Innovating in Schools with Games

Innovation, by definition, means doing something new, unique, and different in order to more effectively and or efficiently accomplish a task, goal, and/or objective.  In this case, improving upon the traditional educational experience in such a way that students are more engaged, remember more content, and learn more standards-based material overall.  If they have fun along the way then all the better!  Piaget is often quoted as saying that “Play is the work of childhood” so if we can tap into this in the classroom then we can create a naturally more effective means for learning in the classroom.  Game-based learning and gamification tap into play and utilize this as a means to facilitate learning, thereby tapping into how children are naturally wired to learn.  Even simple multiplication games are start toward helping increase engagement and any number of game-focused approaches can help make all content areas more interesting for students.  Even gamification of classroom management can help make the generic class experience more fun for students.  All of these approaches can be analog or digital in terms of the game-based approach.  Digital, or video, games do provide some additional opportunities that weren’t readily available even just a few years ago.

## [Records]
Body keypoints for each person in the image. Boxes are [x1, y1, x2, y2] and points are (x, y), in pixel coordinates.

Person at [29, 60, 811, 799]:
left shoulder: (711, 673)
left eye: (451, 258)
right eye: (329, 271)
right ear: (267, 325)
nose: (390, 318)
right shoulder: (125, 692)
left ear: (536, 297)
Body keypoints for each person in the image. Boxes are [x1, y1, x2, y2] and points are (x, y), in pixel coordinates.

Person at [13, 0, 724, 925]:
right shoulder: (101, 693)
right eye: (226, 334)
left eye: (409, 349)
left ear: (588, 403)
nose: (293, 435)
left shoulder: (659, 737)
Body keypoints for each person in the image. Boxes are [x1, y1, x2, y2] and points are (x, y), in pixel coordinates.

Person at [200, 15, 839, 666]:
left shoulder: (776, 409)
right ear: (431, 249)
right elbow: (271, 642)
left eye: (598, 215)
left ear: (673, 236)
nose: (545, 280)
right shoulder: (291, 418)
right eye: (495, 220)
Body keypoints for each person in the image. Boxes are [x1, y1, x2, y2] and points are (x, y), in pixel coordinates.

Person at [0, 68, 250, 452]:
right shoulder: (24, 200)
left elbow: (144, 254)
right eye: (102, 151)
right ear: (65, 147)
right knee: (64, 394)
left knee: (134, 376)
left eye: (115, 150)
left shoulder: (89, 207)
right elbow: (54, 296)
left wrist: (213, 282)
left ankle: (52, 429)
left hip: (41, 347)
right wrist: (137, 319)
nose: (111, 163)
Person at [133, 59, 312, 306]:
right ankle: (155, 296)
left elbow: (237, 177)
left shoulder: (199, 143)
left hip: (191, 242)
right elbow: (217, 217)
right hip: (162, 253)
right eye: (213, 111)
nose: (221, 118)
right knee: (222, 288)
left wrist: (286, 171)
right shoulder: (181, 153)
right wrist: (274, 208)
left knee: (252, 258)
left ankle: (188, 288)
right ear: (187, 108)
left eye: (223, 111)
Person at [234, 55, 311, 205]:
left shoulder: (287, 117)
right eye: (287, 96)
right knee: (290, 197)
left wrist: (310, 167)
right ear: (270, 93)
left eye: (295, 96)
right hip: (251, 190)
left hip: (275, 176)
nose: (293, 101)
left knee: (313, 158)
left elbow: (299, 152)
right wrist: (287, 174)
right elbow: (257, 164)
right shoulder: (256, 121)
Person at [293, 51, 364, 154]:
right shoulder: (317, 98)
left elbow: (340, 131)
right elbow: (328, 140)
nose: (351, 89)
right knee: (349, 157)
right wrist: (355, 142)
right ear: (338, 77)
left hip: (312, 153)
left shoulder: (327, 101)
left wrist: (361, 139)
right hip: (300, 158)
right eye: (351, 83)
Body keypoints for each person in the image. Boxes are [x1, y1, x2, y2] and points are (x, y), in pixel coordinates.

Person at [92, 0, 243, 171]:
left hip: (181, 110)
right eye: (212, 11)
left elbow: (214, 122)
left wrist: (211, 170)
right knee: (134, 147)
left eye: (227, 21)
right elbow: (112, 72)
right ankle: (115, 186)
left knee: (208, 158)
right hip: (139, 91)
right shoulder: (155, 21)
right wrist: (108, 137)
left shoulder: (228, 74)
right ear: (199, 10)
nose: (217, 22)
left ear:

## [Description of the task]
Using the text on innovating in schools with games, explain in one to three sentences why game-based learning and gamification can make classroom learning more effective.

## [Written solution]
Game-based learning and gamification draw on play and use it to facilitate learning, which matches how children are naturally wired to learn. The text cites Piaget's line "Play is the work of childhood" to argue that tapping into play in the classroom creates a naturally more effective means for learning.